Koudou no pudo contener el llanto. Le habían enseñado que llorar era cosa de mujeres. Pero eran lágrimas necesarias de desahogo que mezclaban extrañamente temor, pena, alivio y alegría. Le aterraba la idea de asumir una condición que era bruscamente rechazada por las legislaciones ugandesas, porque si alguien se llegaba a enterar de su inclinación, podrían castigarlo por el simple hecho de ser diferente. Se sentía triste, porque adjudicarse algo tan pujante, era ir en contra de lo que correspondía ser. Su madre, católica, en alguna oportunidad le hizo ver que vivir en la clandestinidad era un pecado. Sin embargo, un extraño bálsamo se apoderaba al mismo tiempo de sus razonamientos culposos, porque la posibilidad de asumir quién eres, después de años de secreto cuestionamiento, era una sensación esperanzadora y triunfante. Y esta nueva sensación lo llenaba de optimismo, porque nunca alguna vez su cerebro, su cuerpo y su corazón estuvieron alineados de tal manera. En una sola conversación Françoise aclaró lo que a Koudou le había costado una vida entender. Es que nadie te enseña a ser gay, menos en un país donde serlo es un delito, en el cual el poder judicial te acrimina apuntándote con un dedo. Para Koudou comenzaba un largo camino de entendimiento. De razonar las consecuencias y virtudes de definir lo que siempre quiso ser, pero que nunca se había atrevido hasta ese momento. Fueron días, semanas quizás, de desvelo. Cerrar los ojos para descansar era sinónimo de cuestionar y entender tantas cosas que ahora calzaban, pero que asumirlo podría ser peligrosamente imprudente. En un país cautivo y reprimido, ser homosexual era un pecado que sobrepasaba lo cultural, lo social y lo religioso. Porque en Uganda, y la mayoría de los países centroafricanos, ser gay ni siquiera alcanzaba a ser un tabú. Ser gay era mucho peor que eso.

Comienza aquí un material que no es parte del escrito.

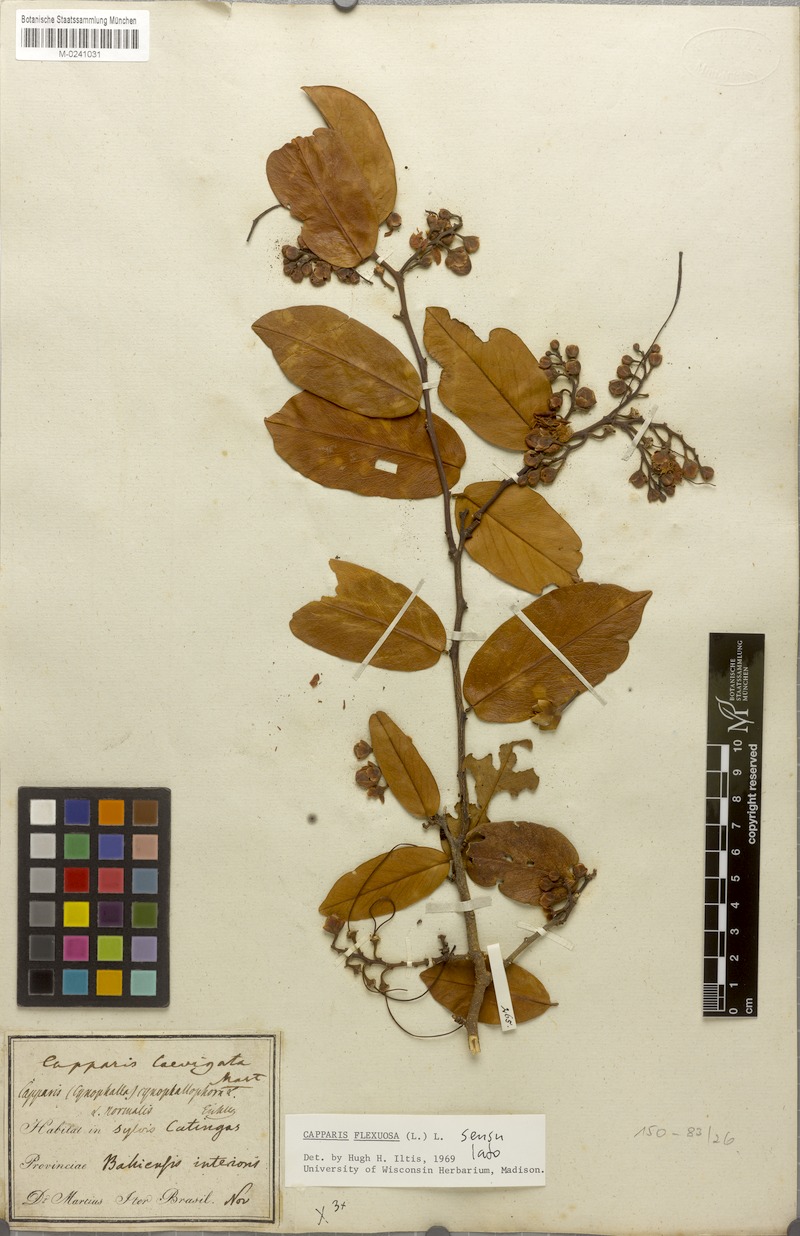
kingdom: Plantae
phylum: Tracheophyta
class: Magnoliopsida
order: Brassicales
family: Capparaceae
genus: Cynophalla
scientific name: Cynophalla flexuosa
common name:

Miradas cómplices le regalaba Françoise a Koudou cada mañana en el colegio. Françoise entendía la situación y le daba el espacio que Koudou necesitara para digerir el proceso que estaba viviendo. Su cariñosa sonrisa era un viento de energía que le daba a Koudou el amparo para afrontar que cualquiera fuese la resolución que tomase, Françoise iba a estar ahí cerca, para apoyarlo y contenerlo. Solo se necesitaba tiempo. Sin embargo, más temprano que tarde, Koudou comenzó a manifestar su intención de volver a repetir una noche de Françoise. Es que cuando saboreas lo que quisiste hacer por tantos años, tu cuerpo y tu alma te impulsan a buscar ese sabor nuevamente. Ahora le tocaba a Koudou invitarlo a cenar y cocinarle un plato característico de la zona. El Matoke es uno de los platos favoritos ugandeses; es dulce y sabroso, con bananas, cacahuetes y pescado al vapor. Esa noche Koudou se dio luz verde para abrirse a la posibilidad de entregarse por completo a una realidad de la cual ya no podía escapar, y después de Françoise, tampoco quería hacerlo. Era la noche de reivindicación. La noche en que Koudou asumiría con naturalidad y aceptación su nuevo presente. Esa noche ambos chicos se amaron sin remordimientos. Koudou se dejó llevar no sólo por el placer del sexo masculino, sino por la belleza de hacer el amor y disfrutarlo sin prejuicios. 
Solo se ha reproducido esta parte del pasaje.